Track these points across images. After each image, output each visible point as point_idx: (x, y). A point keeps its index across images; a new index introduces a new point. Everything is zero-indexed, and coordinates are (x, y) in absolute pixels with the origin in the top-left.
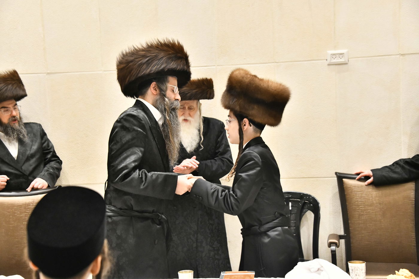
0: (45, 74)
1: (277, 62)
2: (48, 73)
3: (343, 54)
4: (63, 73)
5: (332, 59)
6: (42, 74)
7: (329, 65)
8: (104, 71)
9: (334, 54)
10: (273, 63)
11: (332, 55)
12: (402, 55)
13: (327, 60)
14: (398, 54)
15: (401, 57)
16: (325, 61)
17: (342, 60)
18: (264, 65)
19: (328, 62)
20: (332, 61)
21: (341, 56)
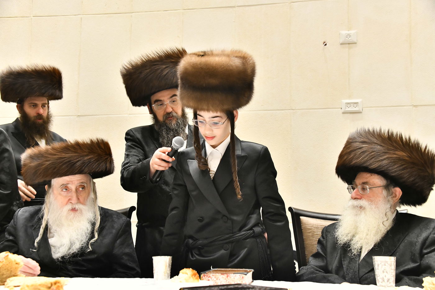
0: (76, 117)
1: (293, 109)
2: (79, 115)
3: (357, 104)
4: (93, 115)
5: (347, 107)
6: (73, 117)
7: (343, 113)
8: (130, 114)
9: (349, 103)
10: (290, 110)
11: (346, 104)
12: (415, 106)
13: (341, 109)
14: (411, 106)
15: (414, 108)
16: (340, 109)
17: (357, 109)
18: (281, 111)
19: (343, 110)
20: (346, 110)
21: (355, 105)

**Work order:**
Repeat, exactly and in full, all the material above except its pictures.

**Exercise solution:**
Track these points across images. After each image, output each visible point as point_idx: (x, y). A point keeps its index across images; a new index introduces a new point. Everything is zero-indexed, and coordinates are (x, y) in absolute pixels with the origin in the top-left.
0: (45, 74)
1: (277, 62)
2: (48, 73)
3: (343, 54)
4: (63, 73)
5: (332, 59)
6: (42, 74)
7: (329, 65)
8: (104, 71)
9: (334, 54)
10: (273, 63)
11: (332, 55)
12: (402, 55)
13: (327, 60)
14: (398, 54)
15: (401, 57)
16: (325, 61)
17: (342, 60)
18: (264, 65)
19: (328, 62)
20: (332, 61)
21: (341, 56)
0: (76, 117)
1: (293, 109)
2: (79, 115)
3: (357, 104)
4: (93, 115)
5: (347, 107)
6: (73, 117)
7: (343, 113)
8: (130, 114)
9: (349, 103)
10: (290, 110)
11: (346, 104)
12: (415, 106)
13: (341, 109)
14: (411, 106)
15: (414, 108)
16: (340, 109)
17: (357, 109)
18: (281, 111)
19: (343, 110)
20: (346, 110)
21: (355, 105)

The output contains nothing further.